··· RECORDS FOR THIS TASK ···

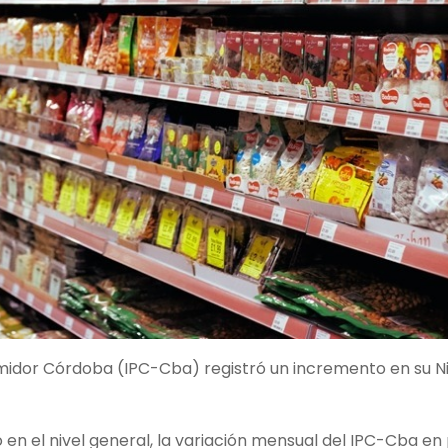
umidor Córdoba (IPC-Cba) registró un incremento en su Ni
en el nivel general, la variación mensual del IPC-Cba en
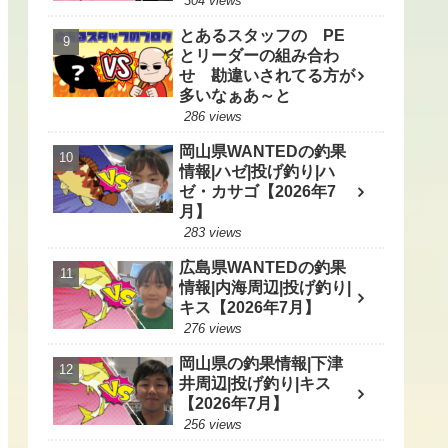
304 views
とあるスタッフの PE
とリーダーの組み合わ
せ 勘違いされてる方が
多いなぁあ～と
286 views
岡山県WANTEDの釣果
情報|ハゼ|投げ釣り|ハ
ゼ・カサゴ【2026年7
月】
283 views
広島県WANTEDの釣果
情報|内海周辺|投げ釣り|
キス【2026年7月】
276 views
岡山県の釣果情報|下津
井周辺|投げ釣り|キス
【2026年7月】
256 views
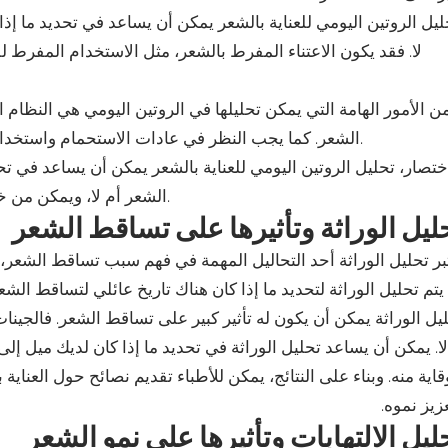
ليل الروتين اليومي للعناية بالشعر يمكن أن يساعد في تحديد ما إ
لا. فقد يكون الاعتناء المفرط بالشعر، مثل الاستخدام المفرط ل
ن الأمور الهامة التي يمكن تحليلها في الروتين اليومي هي النظام ال
الشعر. كما يجب النظر في عادات الاستحمام واستخدام المنتجات الخاصة بالشعر وكذلك تقنيات التصفيف والتجفيف.
ختصار، تحليل الروتين اليومي للعناية بالشعر يمكن أن يساعد في ت
الشعر أم لا، ويمكن من خلاله اتخاذ الإجراءات اللازمة للحفاظ على صحة الشعر وجماله.
ليل الوراثة وتأثيرها على تساقط الشعر
بر تحليل الوراثة أحد التحاليل المهمة في فهم سبب تساقط الشعر، 
يتم تحليل الوراثة لتحديد ما إذا كان هناك تاريخ عائلي لتساقط الش
يل الوراثة يمكن أن يكون له تأثير كبير على تساقط الشعر. فالجين
لا. يمكن أن يساعد تحليل الوراثة في تحديد ما إذا كان لديك ميل 
قاية منه. وبناء على النتائج، يمكن للأطباء تقديم نصائح حول العنا
زيز نموه.
ليل الالتهابات وتأثيرها على نمو الشعر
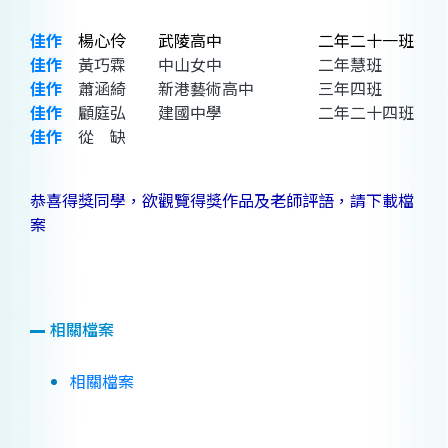
佳作
楊心伶 武陵高中 二年二十一班
佳作
黃巧霖 中山女中 二年慧班
佳作
蕭涵綺 新港藝術高中 三年四班
佳作
顧庭弘 建國中學 二年二十四班
佳作
從 缺
恭喜得獎同學，欲觀覽得獎作品及老師評語，請下載檔
案
相關檔案
相關檔案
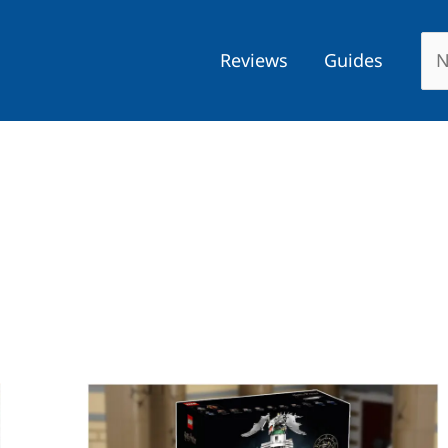
Reviews
Guides
Das
größte
Harry
Potter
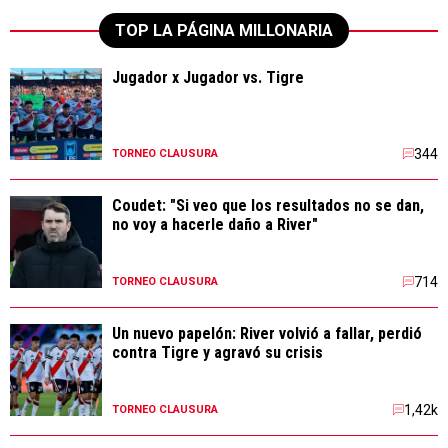
TOP LA PÁGINA MILLONARIA
Jugador x Jugador vs. Tigre
344
TORNEO CLAUSURA
Coudet: "Si veo que los resultados no se dan,
no voy a hacerle daño a River"
714
TORNEO CLAUSURA
Un nuevo papelón: River volvió a fallar, perdió
contra Tigre y agravó su crisis
1,42k
TORNEO CLAUSURA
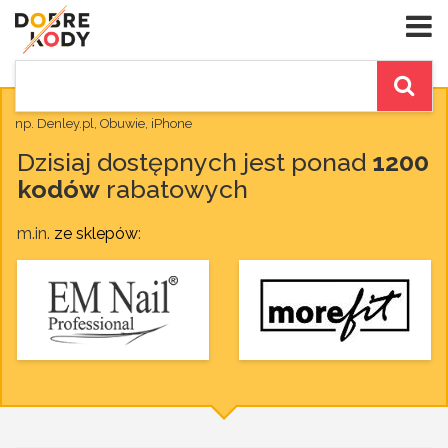
np. Denley.pl, Obuwie, iPhone
Dzisiaj dostępnych jest ponad
1200
kodów
rabatowych
m.in.
ze sklepów
:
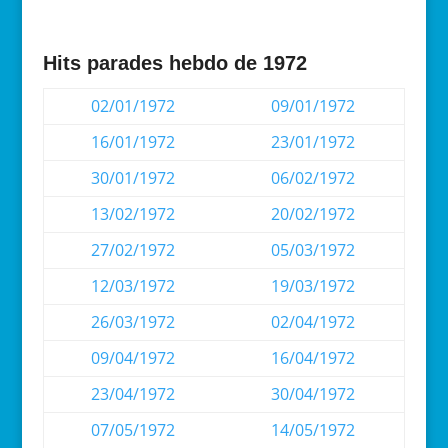
Hits parades hebdo de 1972
02/01/1972
09/01/1972
16/01/1972
23/01/1972
30/01/1972
06/02/1972
13/02/1972
20/02/1972
27/02/1972
05/03/1972
12/03/1972
19/03/1972
26/03/1972
02/04/1972
09/04/1972
16/04/1972
23/04/1972
30/04/1972
07/05/1972
14/05/1972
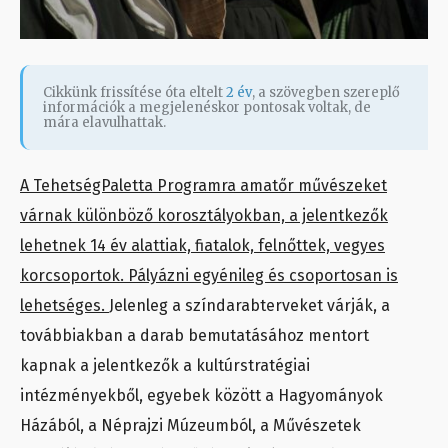
Cikkünk frissítése óta eltelt
2 év
, a szövegben szereplő
információk a megjelenéskor pontosak voltak, de
mára elavulhattak.
A TehetségPaletta Programra amatőr művészeket
várnak különböző korosztályokban, a jelentkezők
lehetnek 14 év alattiak, fiatalok, felnőttek, vegyes
korcsoportok. Pályázni egyénileg és csoportosan is
lehetséges.
Jelenleg a színdarabterveket várják, a
továbbiakban a darab bemutatásához mentort
kapnak a jelentkezők a kultúrstratégiai
intézményekből, egyebek között a Hagyományok
Házából, a Néprajzi Múzeumból, a Művészetek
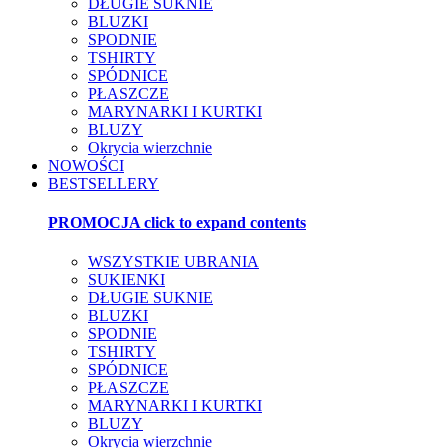
DŁUGIE SUKNIE
BLUZKI
SPODNIE
TSHIRTY
SPÓDNICE
PŁASZCZE
MARYNARKI I KURTKI
BLUZY
Okrycia wierzchnie
NOWOŚCI
BESTSELLERY
PROMOCJA
click to expand contents
WSZYSTKIE UBRANIA
SUKIENKI
DŁUGIE SUKNIE
BLUZKI
SPODNIE
TSHIRTY
SPÓDNICE
PŁASZCZE
MARYNARKI I KURTKI
BLUZY
Okrycia wierzchnie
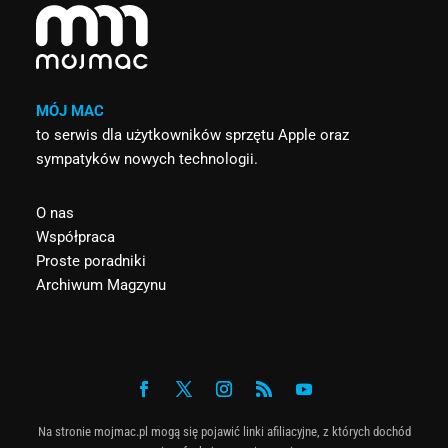
MÓJ MAC
to serwis dla użytkowników sprzętu Apple oraz
sympatyków nowych technologii.
O nas
Współpraca
Proste poradniki
Archiwum Magzynu
Na stronie mojmac.pl mogą się pojawić linki afiliacyjne, z których dochód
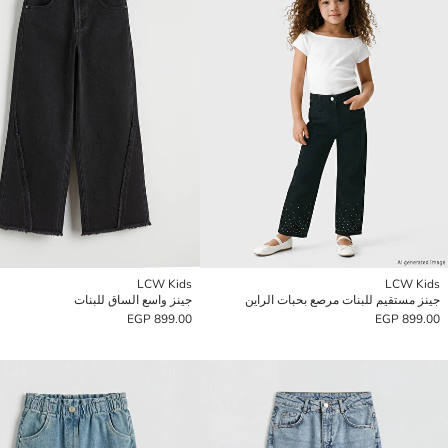
LCW Kids
LCW Kids
جينز مستقيم للبنات مرصع بحبات الراين
جينز واسع الساق للبنات
899.00 EGP
899.00 EGP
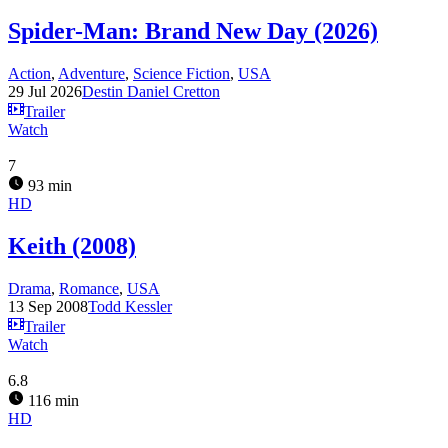
Spider-Man: Brand New Day (2026)
Action
,
Adventure
,
Science Fiction
,
USA
29 Jul 2026
Destin Daniel Cretton
Trailer
Watch
7
93 min
HD
Keith (2008)
Drama
,
Romance
,
USA
13 Sep 2008
Todd Kessler
Trailer
Watch
6.8
116 min
HD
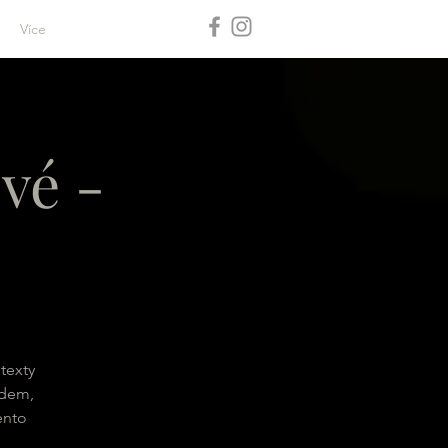
Více
vé -
 texty
odem,
ento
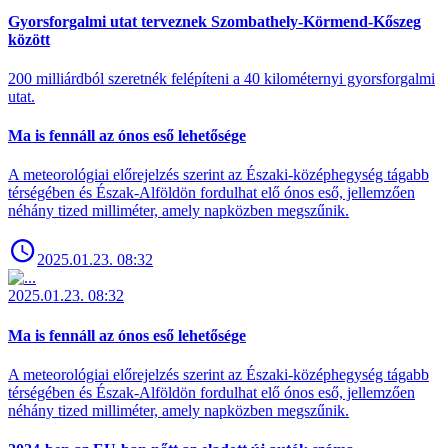
Gyorsforgalmi utat terveznek Szombathely-Körmend-Kőszeg
között
200 milliárdból szeretnék felépíteni a 40 kilométernyi gyorsforgalmi
utat.
Ma is fennáll az ónos eső lehetősége
A meteorológiai előrejelzés szerint az Északi-középhegység tágabb
térségében és Észak-Alföldön fordulhat elő ónos eső, jellemzően
néhány tized milliméter, amely napközben megszűnik.
2025.01.23. 08:32
2025.01.23. 08:32
Ma is fennáll az ónos eső lehetősége
A meteorológiai előrejelzés szerint az Északi-középhegység tágabb
térségében és Észak-Alföldön fordulhat elő ónos eső, jellemzően
néhány tized milliméter, amely napközben megszűnik.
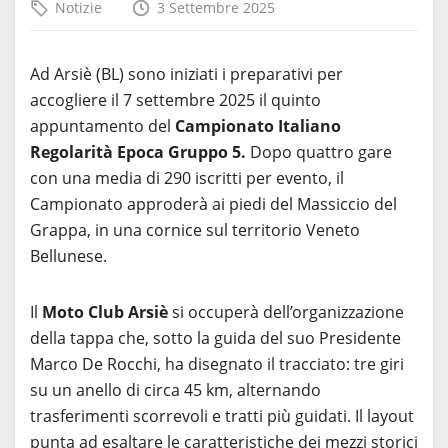
Notizie
3 Settembre 2025
Ad Arsiè (BL) sono iniziati i preparativi per
accogliere il 7 settembre 2025 il quinto
appuntamento del
Campionato Italiano
Regolarità Epoca Gruppo 5.
Dopo quattro gare
con una media di 290 iscritti per evento, il
Campionato approderà ai piedi del Massiccio del
Grappa, in una cornice sul territorio Veneto
Bellunese.
Il
Moto Club Arsiè
si occuperà dell’organizzazione
della tappa che, sotto la guida del suo Presidente
Marco De Rocchi, ha disegnato il tracciato: tre giri
su un anello di circa 45 km, alternando
trasferimenti scorrevoli e tratti più guidati. Il layout
punta ad esaltare le caratteristiche dei mezzi storici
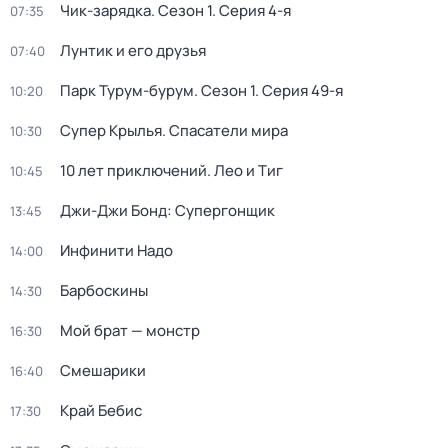
Чик-зарядка
. Сезон 1
. Серия 4-я
07:35
Лунтик и его друзья
07:40
Парк Турум-бурум
. Сезон 1
. Серия 49-я
10:20
Супер Крылья. Спасатели мира
10:30
10 лет приключений. Лео и Тиг
10:45
Джи-Джи Бонд: Супергонщик
13:45
Инфинити Надо
14:00
Барбоскины
14:30
Мой брат — монстр
16:30
Смешарики
16:40
Край Бебис
17:30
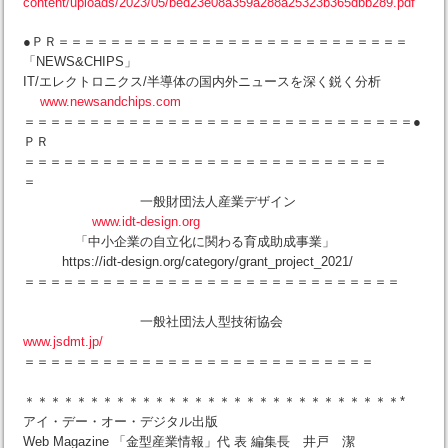
content/uploads/2023/05/bed23e08a359a288a25323b365dbb289.pdf
●ＰＲ＝＝＝＝＝＝＝＝＝＝＝＝＝＝＝＝＝＝＝＝＝＝＝＝＝＝＝
「NEWS&CHIPS」
IT/エレクトロニクス/半導体の国内外ニュースを深く鋭く分析
www.newsandchips.com
＝＝＝＝＝＝＝＝＝＝＝＝＝＝＝＝＝＝＝＝＝＝＝＝＝＝＝＝＝＝●
ＰＲ
＝＝＝＝＝＝＝＝＝＝＝＝＝＝＝＝＝＝＝＝＝＝＝＝＝＝＝＝
＝
一般財団法人産業デザイン
www.idt-design.org
「中小企業の自立化に関わる育成助成事業」
https://idt-design.org/category/grant_project_2021/
＝＝＝＝＝＝＝＝＝＝＝＝＝＝＝＝＝＝＝＝＝＝＝＝＝＝＝＝＝
一般社団法人型技術協会
www.jsdmt.jp/
＝＝＝＝＝＝＝＝＝＝＝＝＝＝＝＝＝＝＝＝＝＝＝＝＝＝＝
＊＊＊＊＊＊＊＊＊＊＊＊＊＊＊＊＊＊＊＊＊＊＊＊＊＊＊＊＊*
アイ・デー・オー・デジタル出版
Web Magazine 「金型産業情報」代 表 編集長 井戸 潔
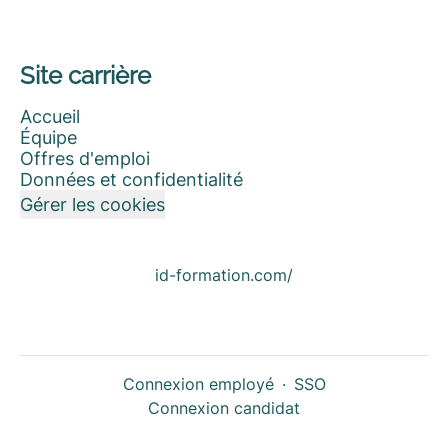
Site carrière
Accueil
Équipe
Offres d'emploi
Données et confidentialité
Gérer les cookies
id-formation.com/
Connexion employé
·
SSO
Connexion candidat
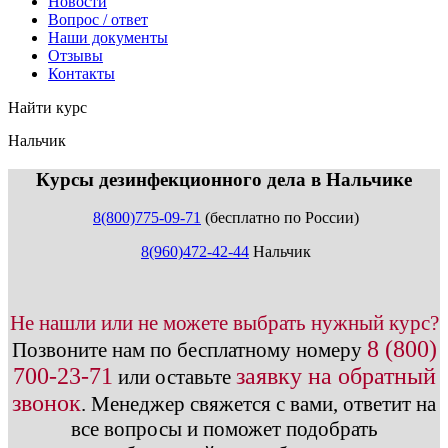
Новости
Вопрос / ответ
Наши документы
Отзывы
Контакты
Найти курс
Нальчик
info@expert123.ru
Курсы дезинфекционного дела в Нальчике
8(800)775-09-71
(бесплатно по России)
8(960)472-42-44
Нальчик
Не нашли или не можете выбрать нужный курс?
8 (800)
Позвоните нам по бесплатному номеру
700-23-71
заявку на обратный
или оставьте
звонок
.
Менеджер свяжется с вами, ответит на
все вопросы и поможет подобрать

···

How many lines above contain the string "وتأثيرها"? Give only the number.

2